Tamales de puerco (Pork Tamales, New Mexico-style)
5 lb. bag of prepared cornmeal masa flour (I like Masa Brosa)
1 lb. shortening or lard
pork broth from filling preparation
4 lbs. pork shoulder
6 cups water
2 cups chile colorado sauce
3 onions, finely chopped
6 cloves garlic, minced
oregano, cumin and salt to taste
olive or vegetable oil
PREPARING THE FILLING:
Boil pork in water until tender. Remove from broth, saving the broth. Separate meat fibers with a fork and chop into small pieces. In a large saucepan, sauté onions until slightly caramelized, add garlic and cook for about a minute more, then add chile, pork, spices and salt. Cook until it’s just dry enough not to be runny.
MAKING THE TAMALES: Rinse the cornhusks and soak in water until pliable. Spread the center of each cornhusk with 2 Tbsp. of the masa mixture, leaving a little well in the middle (if the cornhusks are small, you may need to use 2 per tamal, overlapping them in the middle). Top the masa with the filling, then fold the sides of the cornhusk in toward the center, fold the top up and the bottom down, and tie with a thin strip of cornhusk (you may need to tie two strips together.
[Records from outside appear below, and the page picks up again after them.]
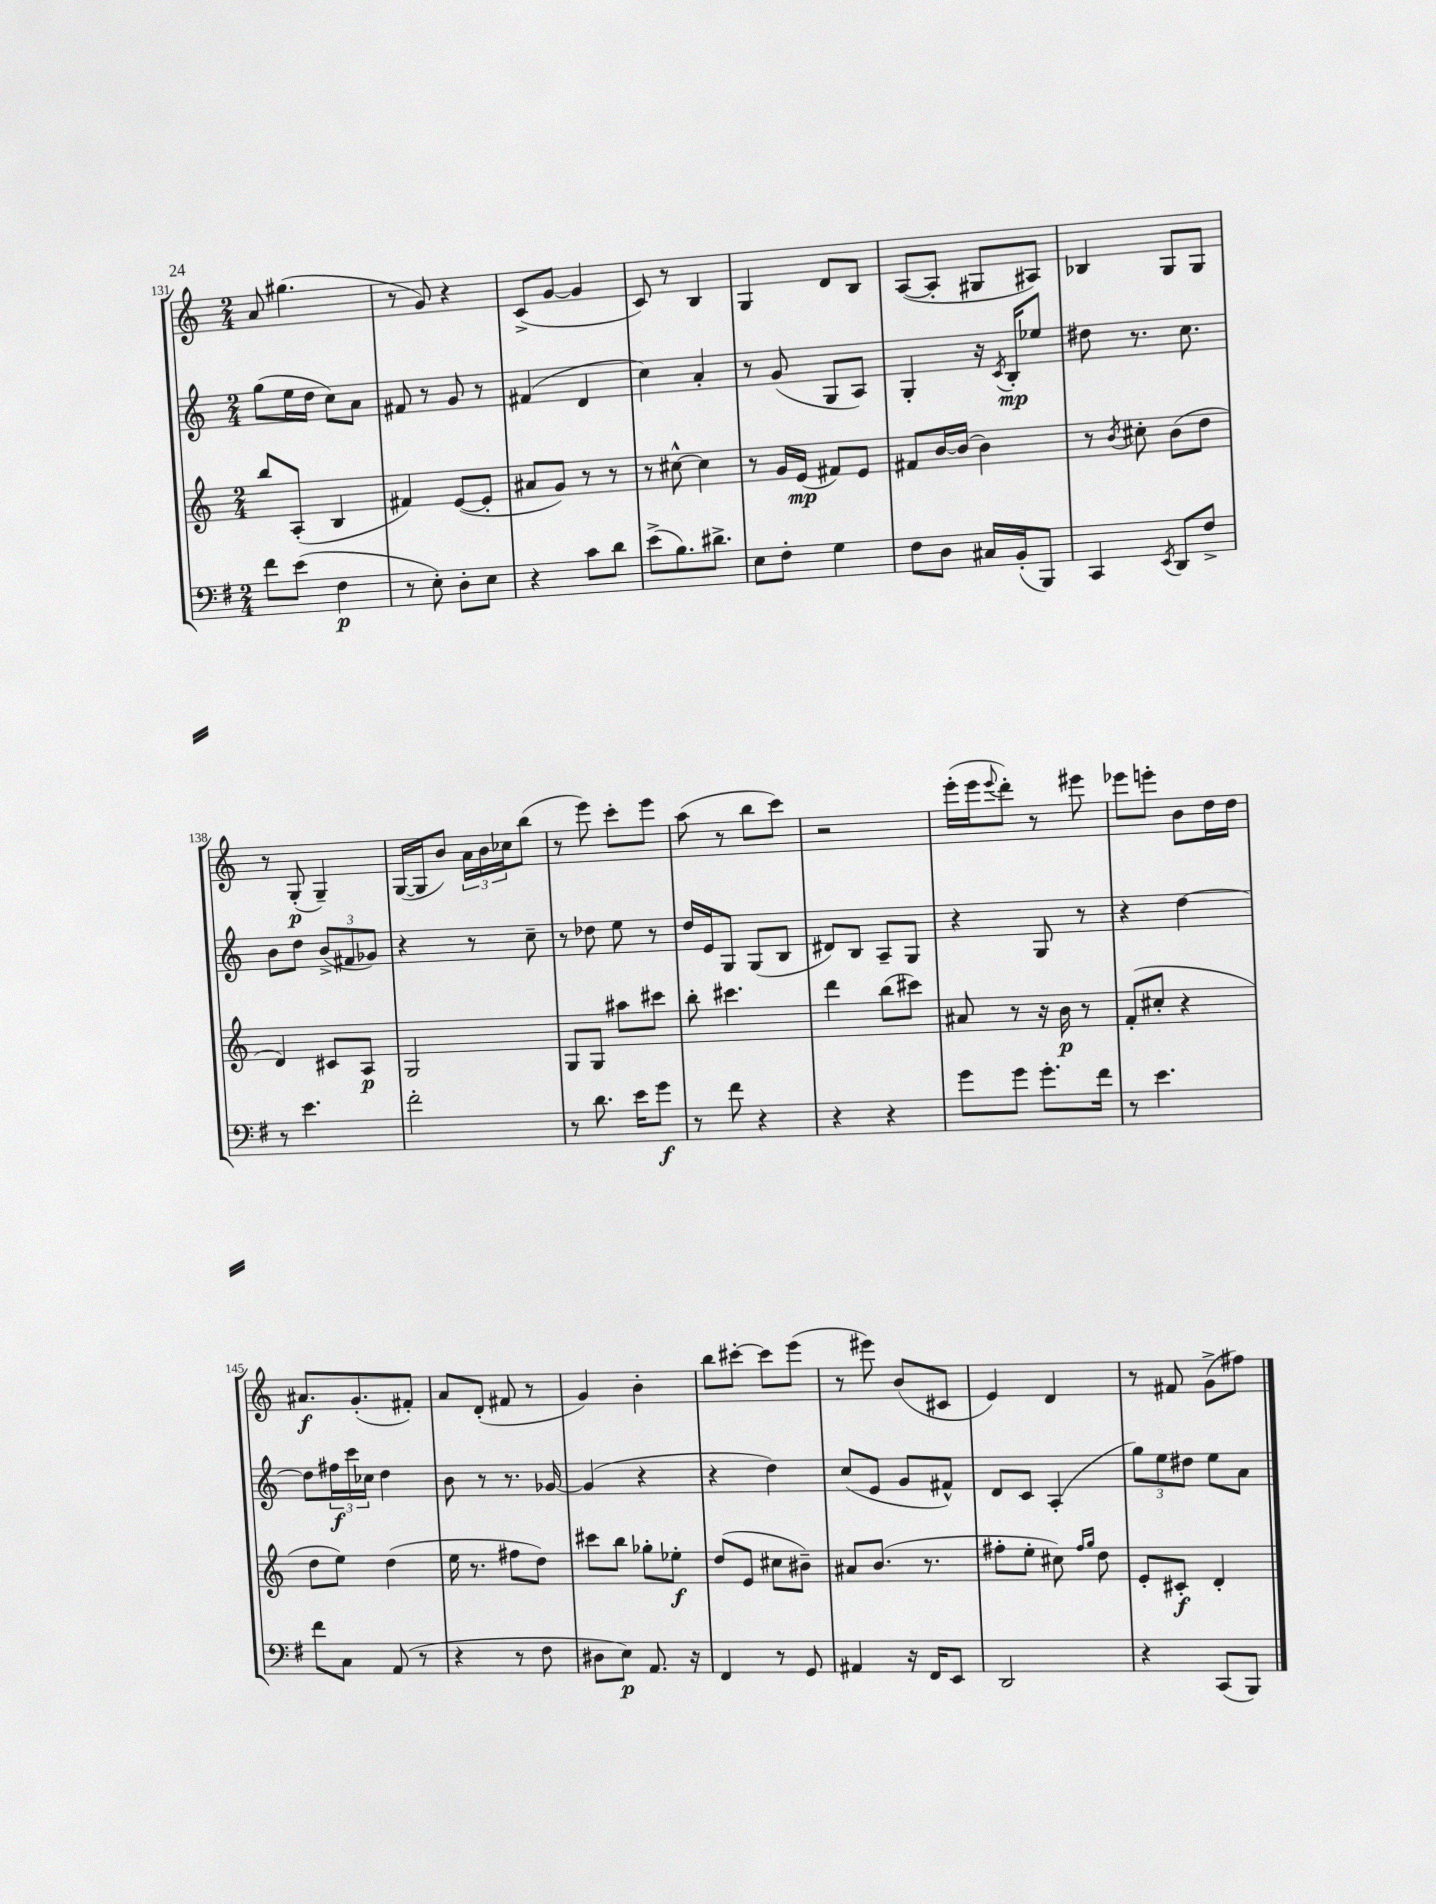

**kern	**kern	**kern	**kern
*staff4	*staff3	*staff2	*staff1
*clefF4	*clefG2	*clefG2	*clefG2
*k[f#]	*k[]	*k[]	*k[]
*M2/4	*M2/4	*M2/4	*M2/4
8f#\L	8bb/L	(8gg\L	8a/
(8e\J	(8A'/J	16ee\L	(4.gg#\
.	.	16dd\JJ	.
4F#\	4B/	8cc\L)	.
.	.	8a\J	.
=	=	=	=
8r	4f#/)	8f#/	8r
8E'\)	.	8r	8g/)
8D'\L	([8e/L	8g/	4r
8E\J	8e'/]J	8r	.
=	=	=	=
4r	8a#/L	(4f#/	(8c^/L
.	8g/J)	.	[8g/J
8c\L	8r	4d/	4g/]
8d\J	8r	.	.
=	=	=	=
(8e^\L	8r	4cc\)	8c/)
8.B\)	[8cc#^^\	.	8r
.	4cc#\]	4a'/	4B/
8.d#^\J	.	.	.
=	=	=	=
8E\L	8r	8r	4G/
8F#'\J	16g/LL	(8g/	.
.	(16e/JJ	.	.
4G\	8f#/L)	8G/L	8d/L
.	8e/J	8A/J)	8B/J
=	=	=	=
8F#\L	8f#/L	4G'/	([8A/L
8D\J	[16b/L	.	8A'/]J
.	(16b/]JJ	.	.
16C#/LL	4b\)	16r	8G#/L
.	.	8qc/	.
(16BB'/J	.	16B'/LK	.
8BBB/J)	.	8ee-/J	8A#/J)
=	=	=	=
4CC/	8r	8dd#\	4B-/
.	8qb/	.	.
.	8cc#'\	8.r	.
8qEE/	.	.	.
8DD/L	(8b\L	.	8G/L
.	.	8.cc\	.
8F#^/J	8dd\J	.	8G/J
=	=	=	=
8r	4d/)	8b\L	8r
4.e\	.	8dd\J	(8G'/
.	8c#/L	(12b^/L	4G~/)
.	.	12f#/	.
.	8A/J	.	.
.	.	12g-/J)	.
=	=	=	=
2f#'\	2G/	4r	([16G/LL
.	.	.	16G/]J
.	.	.	8b/J)
.	.	8r	24a\LL
.	.	.	24b\
.	.	.	24cc-\J
.	.	8cc~\	(8bb\J
=	=	=	=
8r	8G/L	8r	8r
8.d\	8G/J	8dd-\	8eee\)
.	8aa#\L	8ee\	8ccc'\L
16e\LK	.	.	.
8g\J	8ccc#\J	8r	8eee\J
=	=	=	=
8r	8bb'\	16dd/LL	(8aa\
.	.	16e/J	.
8f#\	4.ccc#\	8G/J	8r
4r	.	(8G/L	8bb\L
.	.	8B/J	8ccc\J)
=	=	=	=
4r	4ddd\	8d#/L)	2r
.	.	8B/J	.
4r	(8bb\L	8A~/L	.
.	8ccc#\J)	8G/J	.
=	=	=	=
8g\L	8a#/	4r	(16eee'\LL
.	.	.	16eee\J
.	.	.	8qqeee/
8g\J	8r	.	8ddd'\J)
8.g'\L	16r	8G/	8r
.	16b\	.	.
.	8r	8r	8eee#\
16f#\Jk	.	.	.
=	=	=	=
8r	(8f'/L	4r	8eee-\L
4.e\	8cc#'/J	.	8eee'\J
.	4r	[4dd\	8b\L
.	.	.	16dd\L
.	.	.	16dd\JJ
=	=	=	=
8f#\L	8dd\L	8dd\]L	8.a#/L
8C\J	8ee\J)	24ff#\L	.
.	.	24ccc\	.
.	.	.	(8.g'/
.	.	24cc-\JJ	.
(8AA/	(4dd\	4dd\	.
8r	.	.	8f#'/J)
=	=	=	=
4r	16ee\	8b\	8a/L
.	8.r	.	.
.	.	8r	(8d'/J
8r	8ff#\L	8.r	8f#/
8F#\	8dd\J)	.	8r
.	.	[16g-/	.
=	=	=	=
8D#\L	8ccc#\L	(4g-/]	4g/)
8E\J)	8bb\J	.	.
8.AA/	8gg-'\L	4r	4b'\
.	8ee-'\J	.	.
16r	.	.	.
=	=	=	=
4FF#/	(8dd/L	4r	8bb\L
.	8e/J	.	[8ccc#'\J
8r	8cc#\L	4dd\)	8ccc#\]L
8GG/	8b#~\J)	.	(8eee\J
=	=	=	=
4AA#/	8a#/L	(8cc/L	8r
.	(8.b/J	8e/J	8eee#\)
16r	.	8g/L	(8b/L
16FF#/LK	8.r	.	.
8EE/J	.	8f#^^/J)	8c#/J
=	=	=	=
2DD/	8ff#'\L	8d/L	4e/)
.	8ee'\J	8c/J	.
.	8cc#\)	(4A'/	4d/
.	16qqff#/LL	.	.
.	16qqgg/JJ	.	.
.	8dd\	.	.
=	=	=	=
4r	8e'/L	12gg\L)	8r
.	.	12ee\	.
.	8c#'/J	.	8f#/
.	.	12dd#\J	.
(8CC/L	4d'/	8ee\L	(8g^\L
8BBB/J)	.	8a\J	8ff#\J)
==	==	==	==
*-	*-	*-	*-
You can freeze any tamales you’re not going to eat right away. To prepare the tamales for eating, place on a steamer rack in a large pot and steam for approximately 40 minutes.
“Oh! Chocolate, elixir of the Aztecs,
somewhat sweet, somewhat bitter,
black and with intense flavor.”
A quick, easy and delicious Latin take on s’mores.
Good dark chocolate
Dulce de leche
Divide graham crackers into squares spread some dulce de leche on each square and place a piece of dark chocolate in the middle. Arrange on a metal tray and put under broiler or in a toaster oven on broil. KEEP AN EYE ON THEM! Depending on the intensity of the heat, they should be ready in a minute or so. Remove them from the heat just as the edges of the chocolate begin to soften, but before the chocolate becomes a puddle! Serve hot.